21 Mayıs 2009 Perşembe

ben ağlamıyorum ki.


 ölüm,korku veriyor.
 korku vermesi bilinmezliğinden.
 ölen kişinin arkasından delicesine üzülmense bencilliğinden.sevdiğin kişiyi bir daha görememek,onunla vakit geçirememek,sesini duyamamak...kendin için değil mi tüm bunlar?öte yandan ölen kişinin yarım kalan hayalleri,gülüşü,koşamaması uçsuz bucaksız sahillerde,artık dolaşamaması işine geldiğince güzel bulduğun deli dünyayı.
 peki,daha önce hiç öldün mü?
 
 hayal et.öldüğünü hayal et.o an ölüm şekline göre bir acı ve işte sonsuzluk.ruhun bedeninden ayrılıyor ılık bir esinti eşliğinde.kulağına en sevdiğin şarkı çalınırken artık özgürsün.arkandan birileri ağlıyor,saç baş yolanlar,çıldıranlar...anlam veremiyorsun.bilseler artık ne kadar hafif olduğunu,hayattayken hiç olmadığın kadar huzurlu olduğunu ve en sevdiğin renklere bezendiğini,üzülmezlerdi elbette.
  
 kitaplar inmiş,inandığın.cennet diyor,cehennem diyor,azap diyor,sorgu diyor.korktuğu için ibadet eden insanlar dört bir yanında.sorgu meleklerinin sınavını geçip mezarda rahat uyumaktan söz ediliyor,delicesine inanılıyor bunlara.mezarında inleyenlerden söz edilip adına kabir azabı deniliyor ve çılgınlar gibi korkuluyor üstüne.peki,bu insanlar daha önce hiç ölmüşler mi?
 
 hayal et.
 bedeninden ayrılan ruhun gökyüzünde.artık dünya senin.bütün okyanuslar,ormanlar,metropoller,çöplükler,savaşlar...hepsi ayaklarının altında.hepsi senin için.buradan her yerin ve herkesin görülebildiğini hayal et.arkandan ağlayanların seslerini kısabildiğini,gülen insanları izleyebildiğini hayal et.yıldızlar,gezegenler hepsi senin.ve,uçmak dilediğince,istediğin yere...ne melek var ne şeytan.ne reçel ırmaklarının aktığı gül bahçeleriyle dolu bir yer ne de korlanan ateşler...yıldızlara dokunuyorsun,ayda piknik yapıyorsun,canın istediğinde dünyaya inip turluyorsun.keşfedilmemiş o kadar çok yer,o kadar çok canlı ve o kadar çok renk var ki!kuzey kutup noktasına gidip kutup yıldızını izliyorsun,kolunu kaldırdığında avuçlarının içinde...okyanuslara dalıp milyonlarca canlıyı arkadaş ediniyorsun.çöllerde dolaşıyorsun,ya da her nerde ne yapmak istersen!hayattayken dünyanın senden esirgediği her yeri karış karış senin oluyor.giymen gereken kıyafetler yok!ne marka taşıma kaygısı ne açlık korkusu!dünya sana dar geliyor,gezegenleri geziyorsun.mars!uranüs!venüs!hepsi senin...güneş sistemine sokayım,çıkıp başka alemlere yol alıyorsun...
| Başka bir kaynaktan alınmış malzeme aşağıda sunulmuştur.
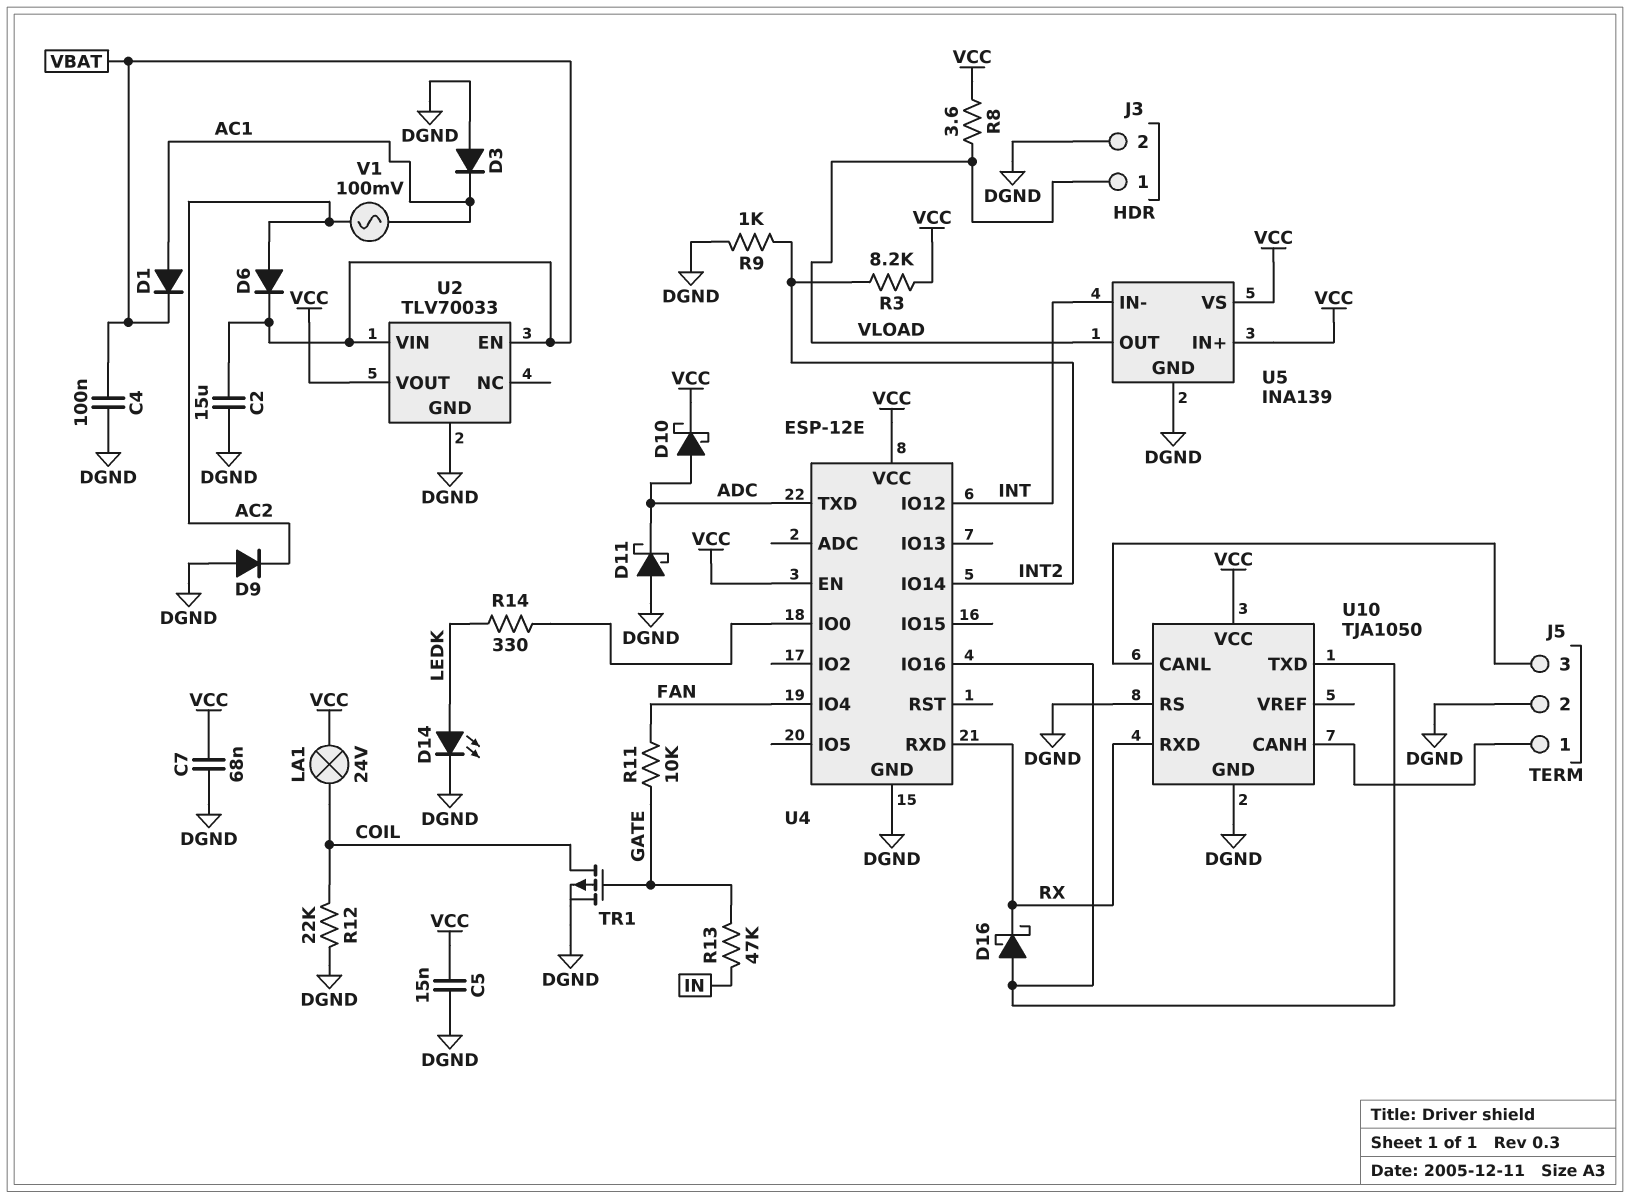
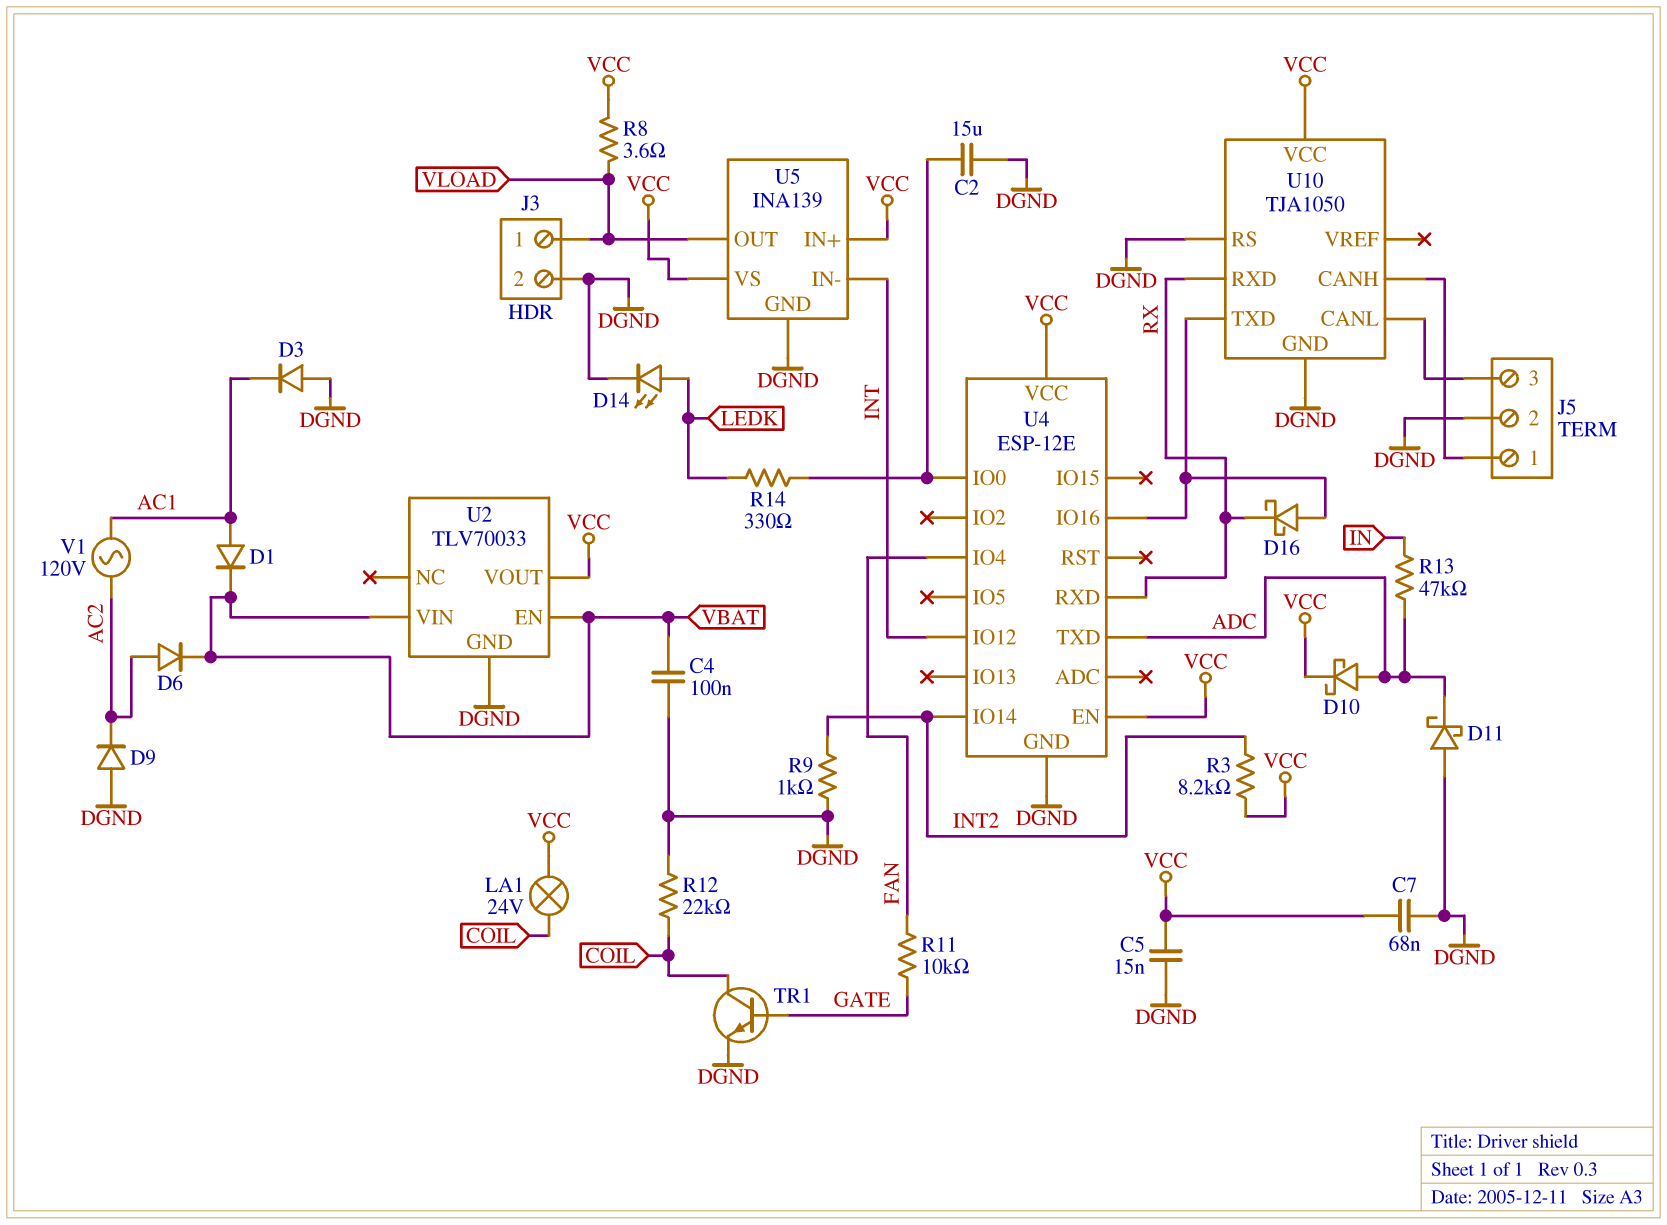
C2: 15uF (DGND, VBAT) -> 15uF (DGND, U4/IO0)
R13: 47k (GATE, IN) -> 47k (ADC, IN)
TR1: PMOS (G GATE, D COIL, S DGND) -> NPN (B GATE, C COIL, E DGND)
V1: AC 100mV (AC1, AC2) -> AC 120V (AC1, AC2)

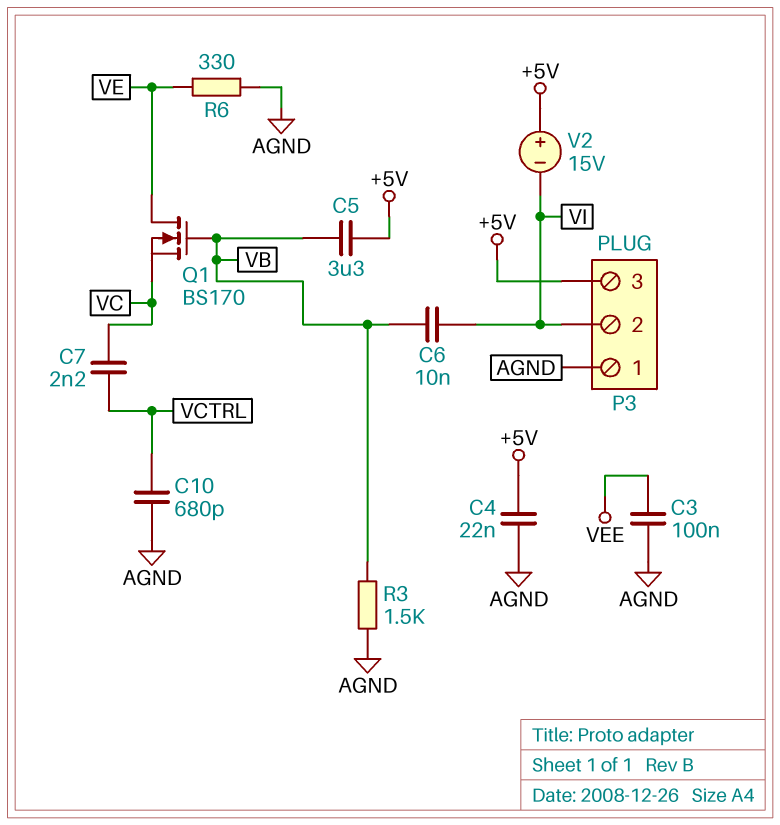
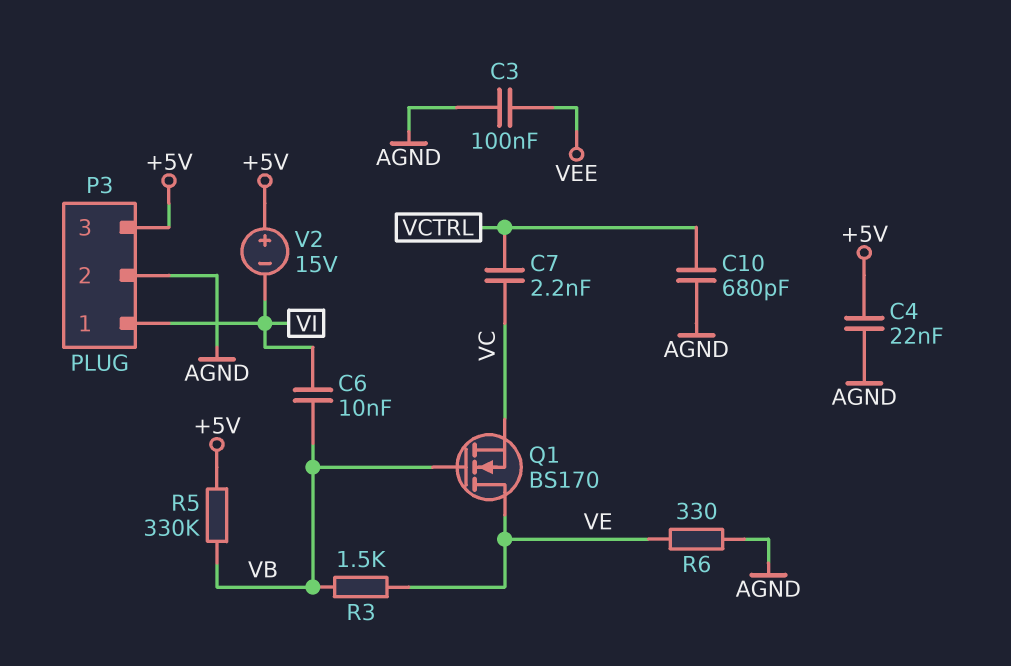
C5: 3.3uF (+5V, VB) -> none
P3 pin 1: AGND -> VI
P3 pin 2: VI -> AGND
R3: 1.5k (AGND, VB) -> 1.5k (VB, VE)
R5: none -> 330k (+5V, VB)

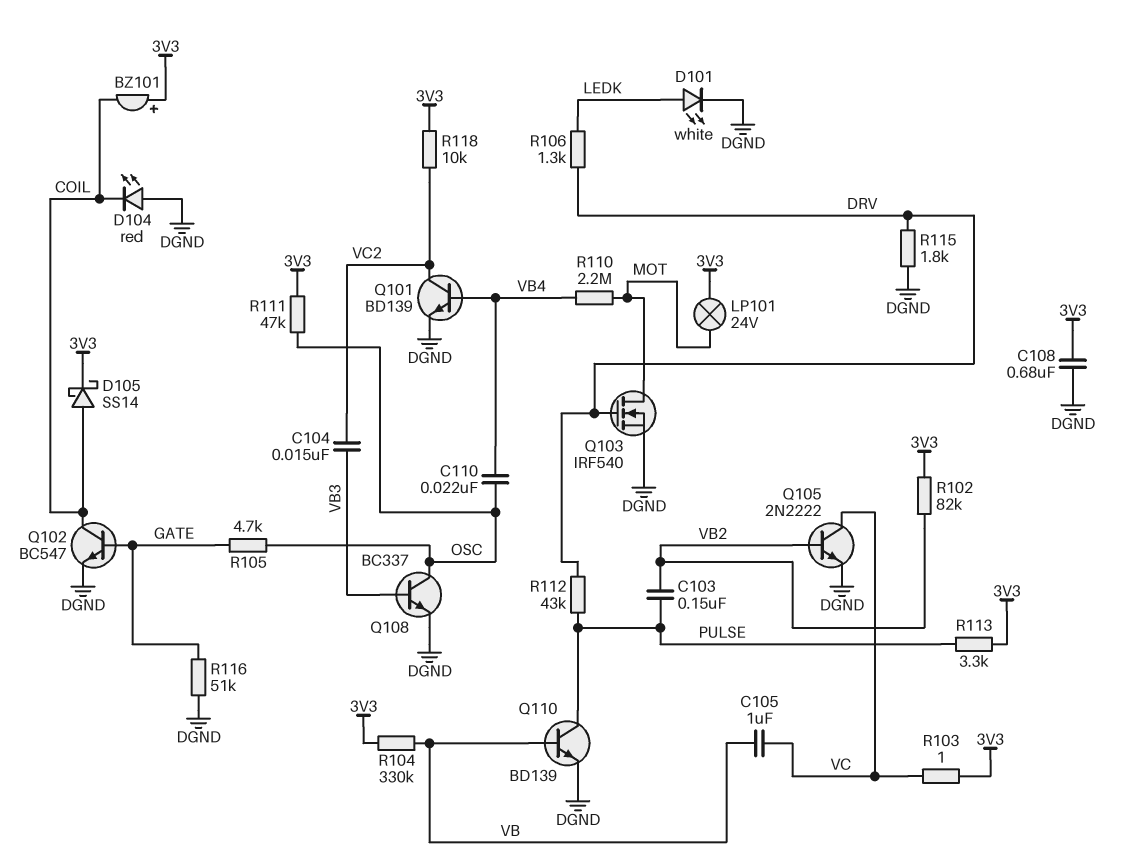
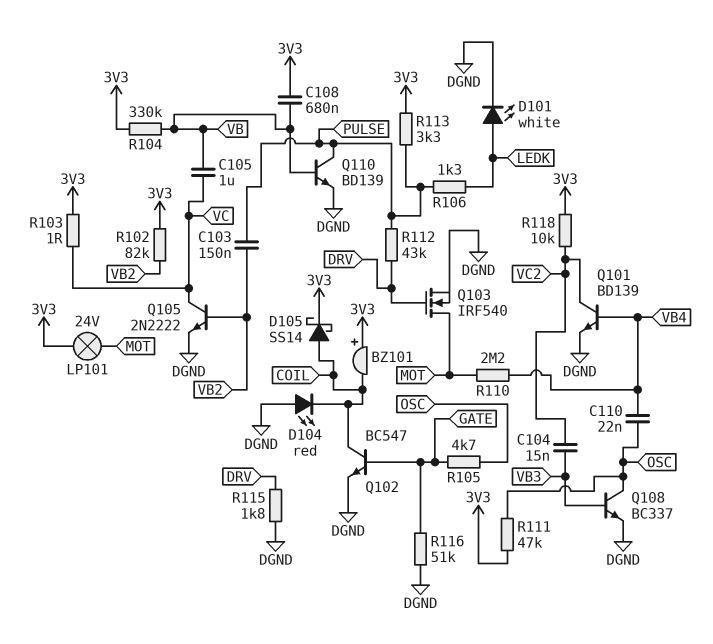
C108: 680nF (3V3, DGND) -> 680nF (3V3, VB)
R106: 1.3k (DRV, LEDK) -> 1.3k (LEDK, PULSE)

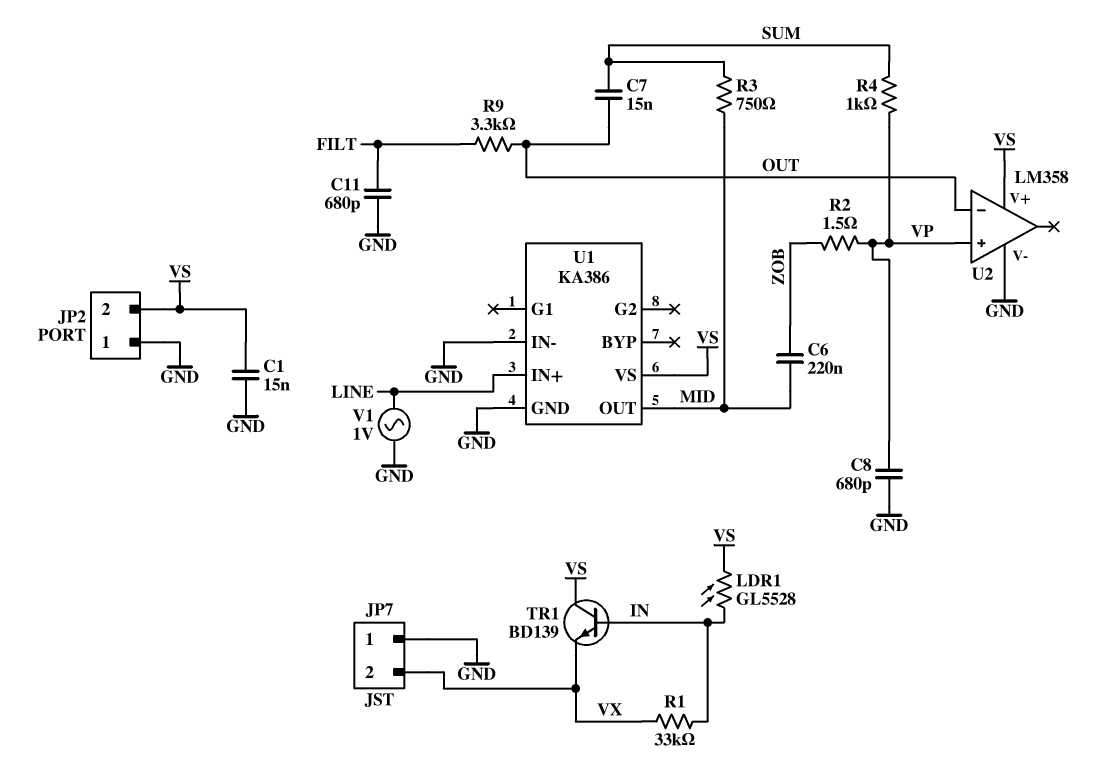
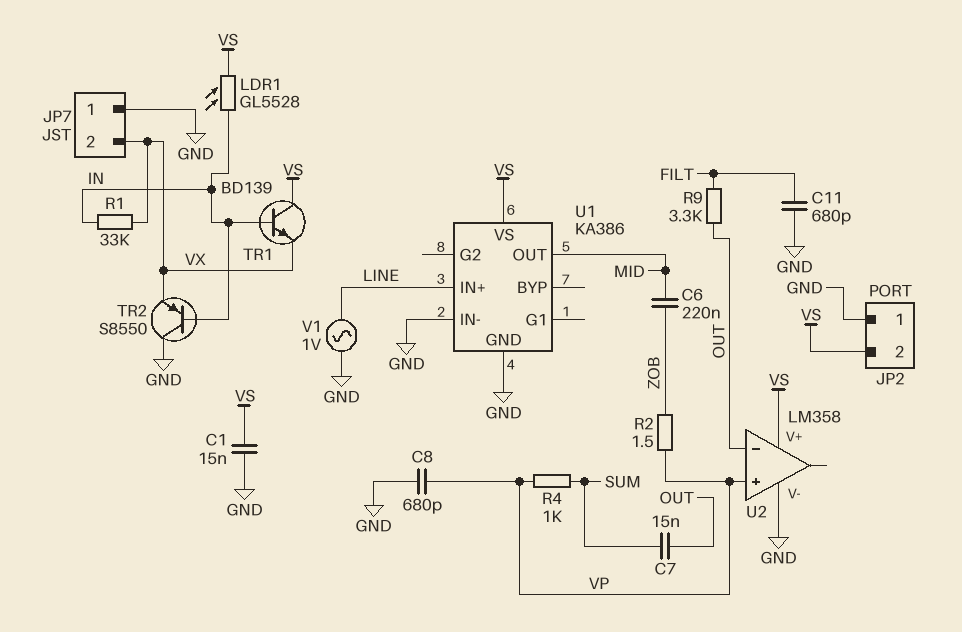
R3: 750 (MID, SUM) -> none
TR2: none -> PNP S8550 (B IN, C GND, E VX)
 ne yorgunluk var ne hayal kırıklığı.
 hayal yok!
 çünkü artık,hayal sensin!

 peki,söyle bana özgecan!mars'ta hayat var mı?

1 yorum:

  1. "arkandan ağlayanların seslerini kısabildiğini, gülen insanları izleyebildiğini hayal et."

    keşke daha önce tanışsaydık da üçümüzün anıları da olsaydı ve anlatsaydık durmadan birbirimize. o da varmışçasına "hayal" etseydik.